La mostra (inaugurazione: mercoledì 20 aprile alle ore 19 Galleria Adsum Via Marconi 3/5 (palazzo della meridiana) Terlizzi. Resterà aperta dal 20 aprile al 15 maggio. Orari di galleria: 10-12,30 /18– 20,30 festivi e giovedì pomeriggio chiuso) documenta il lavoro di alcuni anni dell’artista Giovanni Morgese incentrato sulla ricerca scultorea in ferro. L’ intensa attività artistica inizia negli anni ’80 durante i quali si mette in evidenza per la sua originale ricerca segnico-simbolica orientata verso l’analisi di realtà arcaico-religiose. Negli anni ’90 il discorso artistico si orienta in direzione solidaristico-umanitario: legnetti di risulta diventano sculture “povere” ricche di profonda umanità e di spiritualità.

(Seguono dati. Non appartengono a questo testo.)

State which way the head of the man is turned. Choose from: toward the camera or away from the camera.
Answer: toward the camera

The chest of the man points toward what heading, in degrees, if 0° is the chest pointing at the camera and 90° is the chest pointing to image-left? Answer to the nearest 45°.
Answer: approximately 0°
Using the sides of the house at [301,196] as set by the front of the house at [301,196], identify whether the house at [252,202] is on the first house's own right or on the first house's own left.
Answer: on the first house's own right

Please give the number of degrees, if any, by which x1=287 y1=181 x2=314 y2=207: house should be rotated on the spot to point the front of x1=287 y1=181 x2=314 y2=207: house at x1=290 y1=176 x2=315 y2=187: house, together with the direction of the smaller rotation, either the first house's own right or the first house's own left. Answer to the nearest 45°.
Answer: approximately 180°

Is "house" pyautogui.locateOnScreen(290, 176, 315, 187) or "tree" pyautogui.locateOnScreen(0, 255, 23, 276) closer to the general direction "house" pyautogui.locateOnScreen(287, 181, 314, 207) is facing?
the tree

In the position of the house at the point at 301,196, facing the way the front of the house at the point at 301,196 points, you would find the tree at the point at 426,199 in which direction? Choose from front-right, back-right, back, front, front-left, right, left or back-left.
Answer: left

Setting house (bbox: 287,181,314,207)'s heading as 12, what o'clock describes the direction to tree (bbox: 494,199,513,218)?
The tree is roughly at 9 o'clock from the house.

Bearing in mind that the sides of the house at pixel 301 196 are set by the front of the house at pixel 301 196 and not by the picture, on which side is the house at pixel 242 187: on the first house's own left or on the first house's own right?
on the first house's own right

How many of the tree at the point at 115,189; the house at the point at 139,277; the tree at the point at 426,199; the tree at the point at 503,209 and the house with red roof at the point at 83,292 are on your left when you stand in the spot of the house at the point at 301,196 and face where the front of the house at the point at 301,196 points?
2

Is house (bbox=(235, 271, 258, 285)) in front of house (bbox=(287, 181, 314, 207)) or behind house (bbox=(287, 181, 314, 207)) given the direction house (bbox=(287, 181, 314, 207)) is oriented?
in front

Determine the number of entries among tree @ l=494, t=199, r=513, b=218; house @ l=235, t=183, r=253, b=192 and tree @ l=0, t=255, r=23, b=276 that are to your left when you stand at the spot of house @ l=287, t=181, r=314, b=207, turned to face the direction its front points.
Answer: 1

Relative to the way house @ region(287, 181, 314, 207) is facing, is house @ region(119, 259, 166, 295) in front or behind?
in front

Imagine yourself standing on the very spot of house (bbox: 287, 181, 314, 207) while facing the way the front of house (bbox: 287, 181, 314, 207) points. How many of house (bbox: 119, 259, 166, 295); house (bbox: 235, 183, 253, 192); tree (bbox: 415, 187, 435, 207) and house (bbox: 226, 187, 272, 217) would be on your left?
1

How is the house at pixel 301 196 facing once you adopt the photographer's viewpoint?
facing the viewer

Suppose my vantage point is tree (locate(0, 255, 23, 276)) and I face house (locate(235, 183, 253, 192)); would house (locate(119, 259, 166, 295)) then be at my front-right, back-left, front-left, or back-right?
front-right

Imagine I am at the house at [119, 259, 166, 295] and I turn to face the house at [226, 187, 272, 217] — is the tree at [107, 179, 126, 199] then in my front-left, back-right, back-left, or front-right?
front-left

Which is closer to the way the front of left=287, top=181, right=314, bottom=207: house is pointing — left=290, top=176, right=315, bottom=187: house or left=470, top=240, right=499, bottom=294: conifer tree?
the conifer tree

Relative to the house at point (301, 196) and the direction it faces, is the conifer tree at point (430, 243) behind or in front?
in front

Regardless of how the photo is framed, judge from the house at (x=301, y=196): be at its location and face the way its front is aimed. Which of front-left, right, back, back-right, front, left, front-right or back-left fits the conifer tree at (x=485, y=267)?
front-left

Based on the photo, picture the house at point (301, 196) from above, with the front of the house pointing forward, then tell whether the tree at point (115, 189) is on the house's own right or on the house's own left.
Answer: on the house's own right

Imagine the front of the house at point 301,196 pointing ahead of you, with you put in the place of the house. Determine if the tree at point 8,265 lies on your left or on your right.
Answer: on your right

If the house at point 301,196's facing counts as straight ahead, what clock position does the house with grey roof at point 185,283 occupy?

Nel 2000 rappresenta la violenza reale e tangibile attraverso l’indagine del proprio volto che perde la sua identità fisica e diventa maschera di dolore identificandosi così con l’umanità sofferente nell’attesa di un nuovo giorno.
Nel 2008 un nuovo materiale, il ferro, diventa il mezzo espressivo di Morgese. Parte dalla figura: sagome di lamiera dal contorno irregolare e frastagliato. Figure ridotte all’essenziale e prive di volume, simili ad ombre, forate, attraversate da segni e simboli: figure come microcosmi di realtà più grandi. Ma ben presto il bisogno di passare dalla figura al segno. Alla linea e al simbolo, infatti, è affidato il compito di ‘scrivere’ la realtà dell’uomo, il dramma esistenziale, il suo destino, in maniera leggera, trasparente.

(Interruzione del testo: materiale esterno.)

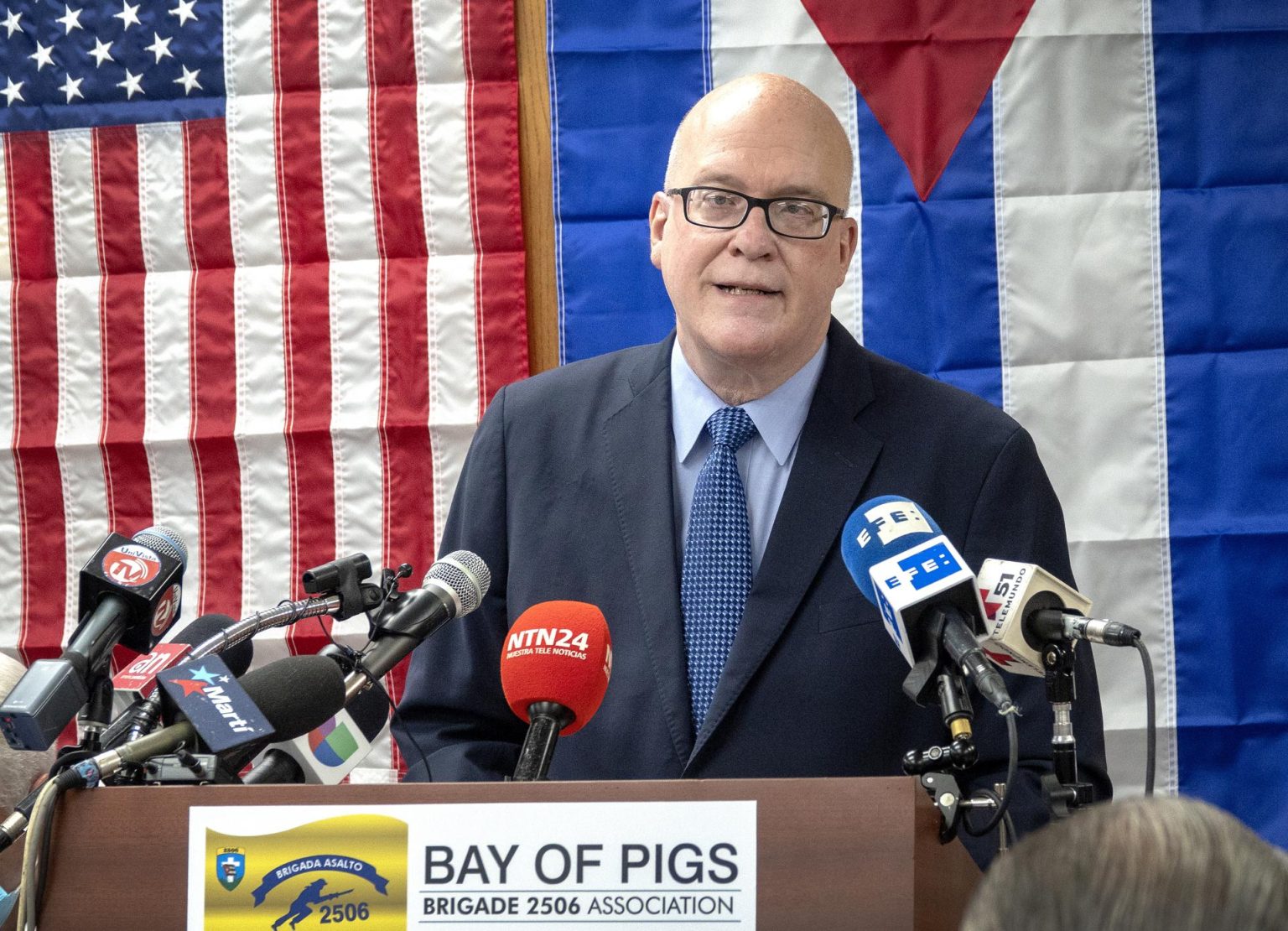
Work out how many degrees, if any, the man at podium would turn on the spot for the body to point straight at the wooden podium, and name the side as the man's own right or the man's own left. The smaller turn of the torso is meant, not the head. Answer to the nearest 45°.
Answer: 0° — they already face it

Le opere prodotte in questa mostra infatti sono realizzate assemblando resti di materiale ferroso o utilizzando lamiere sagomate in forma di figure umane fortemente stilizzate e simboliche. Queste si svuotano e si liberano da tutto ciò che le lega alla materia pesante. Per “dire” il dramma dell’esistenza, la dimensione verticale, la spiritualità. Si passa, così, dalle sagome umane alle linee e ai simboli dove il tutto diventa più essenziale e minimale.“Miserere” è il grido dell’uomo provato nel crogiuolo della vita, alla ricerca di senso e di salvezza.